** Information shown **
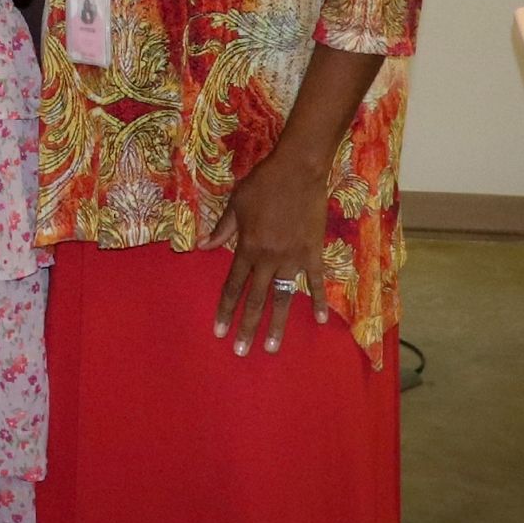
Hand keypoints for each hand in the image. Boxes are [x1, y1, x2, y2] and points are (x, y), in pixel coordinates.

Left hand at [205, 150, 330, 355]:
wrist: (299, 170)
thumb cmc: (263, 183)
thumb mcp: (237, 202)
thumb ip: (223, 228)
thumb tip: (203, 247)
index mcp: (248, 247)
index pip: (233, 285)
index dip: (225, 309)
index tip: (219, 331)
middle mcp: (269, 259)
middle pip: (256, 299)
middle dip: (246, 327)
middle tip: (241, 352)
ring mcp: (293, 259)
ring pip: (283, 298)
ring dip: (277, 324)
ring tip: (271, 347)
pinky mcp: (314, 254)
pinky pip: (316, 282)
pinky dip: (317, 301)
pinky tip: (320, 321)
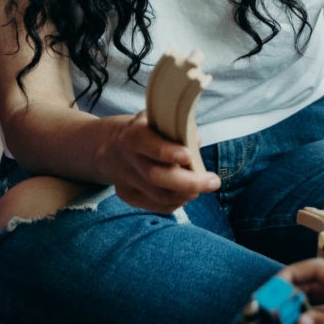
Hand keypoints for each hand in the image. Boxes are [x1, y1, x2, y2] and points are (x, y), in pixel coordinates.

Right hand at [101, 112, 219, 212]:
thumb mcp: (158, 118)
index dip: (167, 151)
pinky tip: (186, 193)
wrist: (110, 147)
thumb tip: (196, 141)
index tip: (189, 156)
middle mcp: (126, 158)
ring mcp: (125, 181)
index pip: (147, 144)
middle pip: (156, 176)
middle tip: (213, 182)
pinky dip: (176, 202)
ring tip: (203, 186)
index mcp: (132, 134)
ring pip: (159, 196)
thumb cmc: (146, 130)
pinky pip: (157, 205)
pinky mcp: (128, 196)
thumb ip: (178, 127)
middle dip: (189, 182)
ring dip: (186, 194)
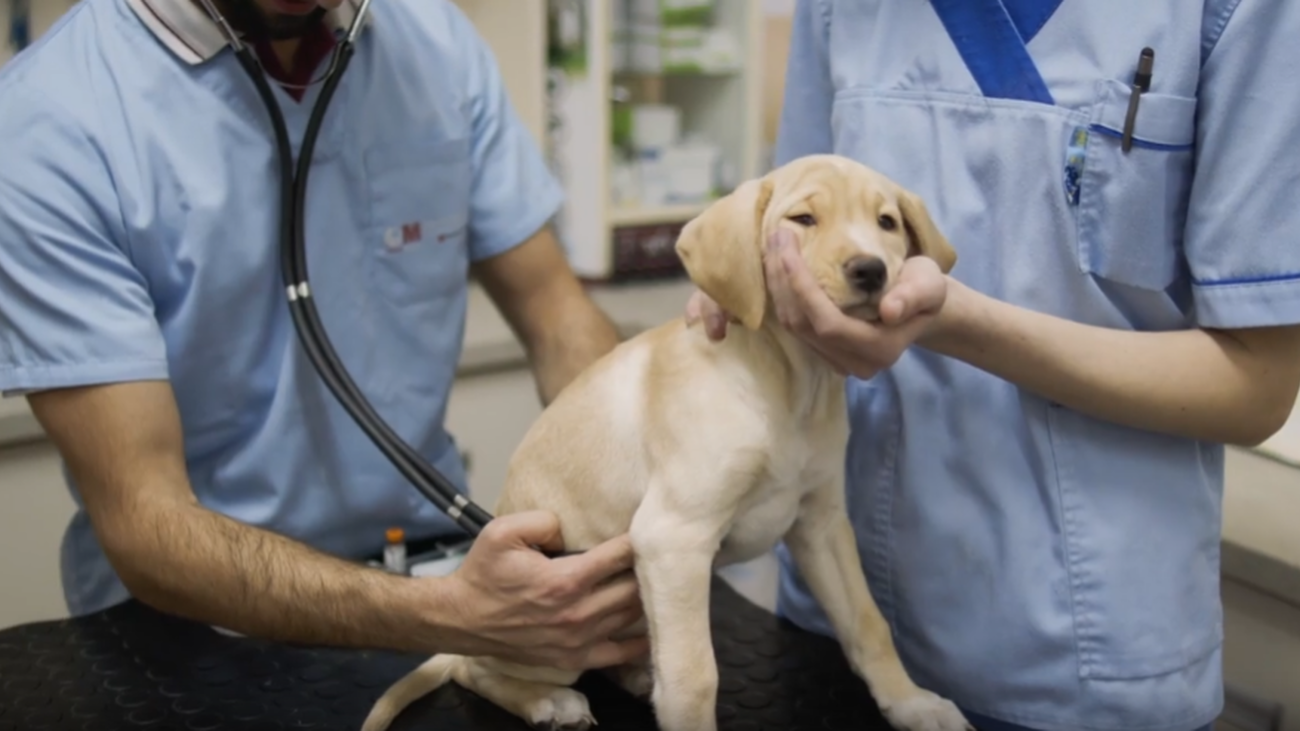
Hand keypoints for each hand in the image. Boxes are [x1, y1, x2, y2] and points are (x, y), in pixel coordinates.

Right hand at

** What the task asks **
Copy out all the data above exactly, minus the images.

** Expected answer **
Hand keypoints for each hand in the image. Boxes are [x1, y1, x2, y2] and points are (x, y), in pixel coordinates.

Left hand at [205, 150, 330, 355]:
wrist: (299, 170)
thumb cmc: (263, 183)
thumb mcp: (237, 202)
thumb ip: (223, 228)
thumb tip: (203, 247)
index mcp: (248, 247)
index pip: (233, 285)
index dip: (225, 309)
index tip: (219, 331)
middle mcp: (269, 259)
middle pip: (256, 299)
middle dip: (246, 327)
middle tip: (241, 352)
ring mcp: (293, 259)
ring pip: (283, 298)
ring dip: (277, 324)
ring tip: (271, 347)
pinky mcp: (314, 254)
pinky pip: (316, 282)
pinky dip: (317, 301)
pinky tip: (320, 321)
Hand keypoints for each hand in the image. Boxes are [x1, y1, x2, y2] and points are (x, y), in pixel coordinates.

Right hand at [101, 112, 219, 212]:
thumb mcp: (158, 118)
index dip: (167, 151)
pinky tip: (186, 193)
wrist: (110, 147)
thumb tip: (196, 141)
index tip: (189, 156)
middle mcp: (126, 158)
ring mcp: (125, 181)
index pip: (147, 144)
middle pip: (156, 176)
middle tip: (213, 182)
pinky dip: (176, 202)
ring tip: (203, 186)
index mcp: (132, 134)
ring pip: (159, 196)
thumb cmc: (146, 130)
pinky pip: (157, 205)
pinky mcp: (128, 196)
thumb ip: (178, 127)
middle dip: (189, 182)
ring dip: (186, 194)
Hand keypoints for each hand in the image. Boxes are [x1, y1, x2, y2] and points are (x, y), in pixel coordinates.

Right hand at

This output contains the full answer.